On December 17, Teradata announced the finalization of the acquisition of RainStor, a big data archiving company that specializes in archival solutions for Hadoop. The acquisition of RainStor gives Teradata ownership of RainStor’s technology for compressing and freezing Hadoop datastores for archival purposes. RainStor’s archival technology empowers companies to compress and store Hadoop data as Hadoop-based datasets proliferate throughout the enterprise in conjunction with the larger transition to data-driven operational and strategic analytics. The acquisition represents Teradata’s fourth major acquisition this year following upon the purchase of Revelytix, Hadapt and Think Big Analytics. Terms of the acquisition were not disclosed although most of RainStor employees will remain in their pre-acquisition locations in San Francisco and Gloucester. The acquisition strengthens Teradata’s Hadoop solutions by augmenting its ability to provide customers with enterprise-wide data archival capabilities.

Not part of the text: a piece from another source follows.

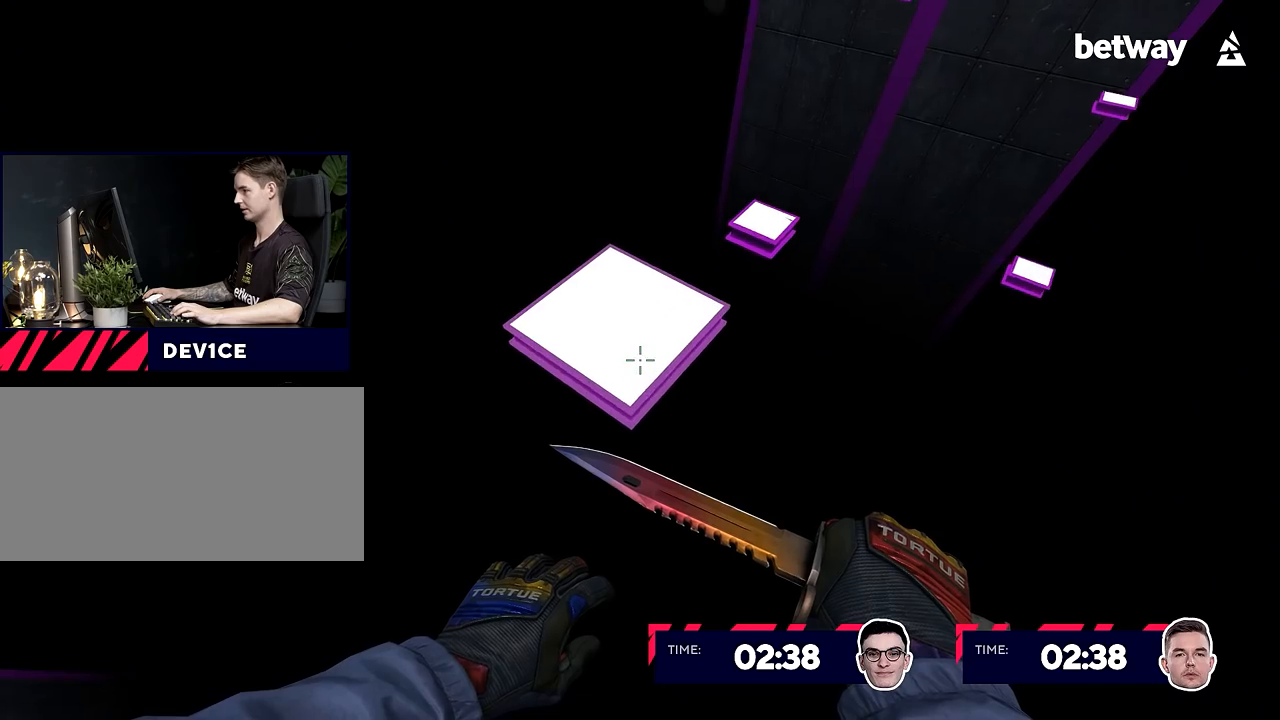
Gameplay with keyboard and mouse; each line is a JSON object with the keys and mouse buttons held at the frame after it. "events" lists presses ("down") and releases ("up") of "a", "alt", "c", "ctrl", "d", "e", "f", "q", "r", "s", "shift", "space", "tab", "v", "w", "x", "z", "mouse_left", "mouse_middle", "mouse_right", "mouse_wheel_up" and "mouse_wheel_down" between this image and that frame as [ms after this image, input, new state], when the widget could be followed in between. "mouse_left", "mouse_middle", "mouse_right", "mouse_wheel_up", "mouse_wheel_down" = the "left", "middle", "right", "wheel_up", "wheel_down" buttons of the "mouse" list. No other keys are recorded. Not read: mouse_move.
{"keys": ["ctrl", "w"], "mouse": [], "events": [[184, "ctrl", "down"], [284, "w", "down"], [334, "d", "up"]]}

As reported by Arik Hesseldahl in Recode, Apache Hadoop vendor Hortonworks has filed for an IPO. The decision by Hortonworks to offer public shares represents the first IPO from a major Hadoop vendor. In fiscal year 2013, Hortonworks reported a loss of $36.6M relative to $11M in revenue. Meanwhile, for the first 9 months of 2014, Hortonworks increased its revenue to $33.3M but posted a loss of $86.7M. The decision by Hortonworks to go public comes after two major capital raises in 2014. In July, HP invested $50M in Hortonworks, following upon the $100M raised by Hortonworks in March. Given the gargantuan capital raises specific to Hortonworks competitors Cloudera and MapR as well, the Big Data landscape should also expect IPOs from Cloudera and MapR in the near future. Meanwhile, more detailed analysis regarding the prospects of Hortonworks executing a successful IPO will emerge in coming weeks in anticipation of the launch of the IPO either in late 2014 or early 2015. In 2011, Hortonworks was spun out of Yahoo, its principal investor. Hortonworks plans to raise up to $100M by means of its IPO.